Since besifloxacin hydrochloride joined our lineup, industry partners have pushed for better process economics, greener chemistry, and improved impurity profiles. We engage in systematic process reviews to reduce hazardous waste or energy consumption where possible. Implementing membrane separations, for instance, allows us to reduce solvent use during re-crystallization. These initiatives are not marketing ticks; rather, they emerge from collaborative discussions with customers who face their own sustainability and compliance challenges.
We draw inspiration from the larger global discourse on antibiotic stewardship and the need for new therapies that stay effective in the face of evolving resistance. Production of besifloxacin hydrochloride sits at the intersection of chemistry, patient safety, and public health — and every batch delivered reflects a commitment beyond commercial interests. Real stories from the end-users, such as a hospital scrambling during a conjunctivitis outbreak or an ophthalmic surgeon needing consistent post-op infection control, remind us of the importance of uninterrupted production of high-quality, reliable materials.
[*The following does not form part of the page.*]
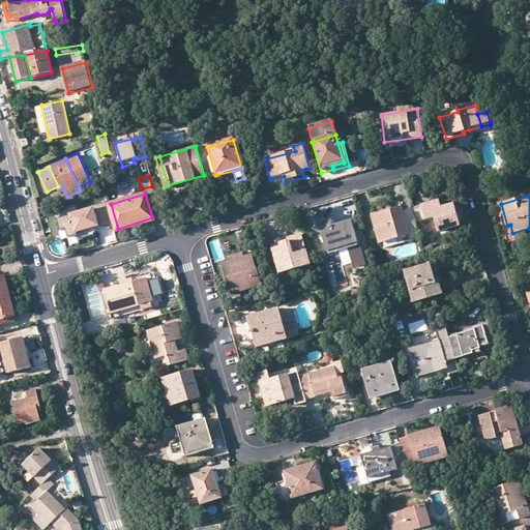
[(439,201),(412,208),(416,222),(433,216),(437,232),(459,226),(453,205),(441,208),(439,201)]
Rather than recite datasheet metrics or hollow compliance talk, our product story reflects an ongoing commitment. Besifloxacin hydrochloride stands apart not just because of its molecular stability or clinical performance, but due to the layers of skill and practical learning invested over years of manufacturing. We face each tech transfer, process modification, and regulatory update with an understanding gained from long hours on the factory floor and direct interaction with formulation scientists. Differences among similar quinolones are not theoretical to us. We handle the pressing, filtering, and packaging, ensuring each lot meets or exceeds the standard.
The real measure of a product like besifloxacin hydrochloride is in the consistency our partners experience and the absence of unwelcome surprises in their manufacturing chain. By cultivating predictability in our process, addressing challenges directly, and holding transparency as a non-negotiable principle, we produce a material that does more than satisfy an order — it sustains public health outcomes and supports the healthcare workers relying on it in critical moments. Through storms, pandemics, and shifting regulatory requirements, our approach remains unchanged: deliver substance, quality, and reliability, batch after batch, grounded in the lived experience of chemical manufacturing.